Excerpt from Redlined

Redlined is an Amazon Best Seller!

“An FBI Investigation”

In the spring of 1942, Dad was hired as a blasting powder blender at the Kingsbury Ordnance Plant, a production factory for war munitions in LaPorte, Indiana. Crafting powders for bullets and bombs was dangerous work, but the job nearly doubled his salary, and he could still date Mom by driving back to Chicago most weekends.

Two months after he started, his personal world blew up. He often spoke about this watershed trial in his life. But when I came upon the letter he’d written to his parents at the time, Dad’s own words sharpened his ordeal into focus and drew me into his anguish.

He was testing and mixing some concoction when his boss summoned him. “I have a very painful duty to do, Gartz, but I’ll have to let you go.”

“What?
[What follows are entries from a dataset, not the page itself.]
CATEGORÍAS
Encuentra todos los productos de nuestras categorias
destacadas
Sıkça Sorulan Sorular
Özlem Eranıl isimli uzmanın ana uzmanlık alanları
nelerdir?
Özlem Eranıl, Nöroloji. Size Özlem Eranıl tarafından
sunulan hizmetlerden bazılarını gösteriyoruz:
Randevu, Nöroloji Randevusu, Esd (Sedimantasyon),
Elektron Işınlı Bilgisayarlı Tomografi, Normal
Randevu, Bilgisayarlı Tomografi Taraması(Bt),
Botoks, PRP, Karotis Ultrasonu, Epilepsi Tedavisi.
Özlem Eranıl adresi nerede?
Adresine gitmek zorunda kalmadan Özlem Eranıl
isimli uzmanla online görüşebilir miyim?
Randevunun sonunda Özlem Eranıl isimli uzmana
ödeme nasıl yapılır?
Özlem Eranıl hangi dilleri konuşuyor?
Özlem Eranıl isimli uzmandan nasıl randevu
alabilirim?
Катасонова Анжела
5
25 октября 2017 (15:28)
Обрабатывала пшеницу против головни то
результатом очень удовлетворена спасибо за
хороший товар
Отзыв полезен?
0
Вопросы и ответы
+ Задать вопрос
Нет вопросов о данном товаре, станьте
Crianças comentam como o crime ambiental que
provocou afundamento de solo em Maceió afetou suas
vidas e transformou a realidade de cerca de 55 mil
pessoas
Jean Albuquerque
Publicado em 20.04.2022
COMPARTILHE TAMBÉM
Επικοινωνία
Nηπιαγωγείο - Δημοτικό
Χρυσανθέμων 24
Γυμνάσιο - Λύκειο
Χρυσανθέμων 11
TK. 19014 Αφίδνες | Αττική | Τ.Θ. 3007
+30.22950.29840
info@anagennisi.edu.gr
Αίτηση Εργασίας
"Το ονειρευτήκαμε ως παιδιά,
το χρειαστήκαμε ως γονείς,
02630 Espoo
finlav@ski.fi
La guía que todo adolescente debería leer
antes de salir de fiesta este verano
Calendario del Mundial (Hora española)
Why?” Dad was blindsided.

“I don’t know. Talk to Personnel.”

In Personnel, Dad was shuffled from one man to another, each claiming to know nothing, lying, or making sly comments like, “You know why.” Caught in a Kafkaesque nightmare of subterfuge and deceit, he couldn’t eat or sleep. “I’m staying here to stand up for the family honor,” he wrote his mother.

Non-confrontational by nature, and after a lifetime of skirting conflict with his overbearing mother, Dad had mustered all his courage to stand up to power. After more than a week of runarounds, he finally scored a meeting with the personnel director. For more than an hour, the man interrogated Dad, demanding a complete family history, questioning Dad’s loyalty to America, and threatening the entire Gartz family with an FBI investigation. He then moved on to more pointed questions.

“Why do you cross your sevens? And why do you write the letter F like a German?” The veil was lifting. “You speak with a strong German accent. Why?”

“A strong German accent? I was born in Chicago! I’m as American as you!”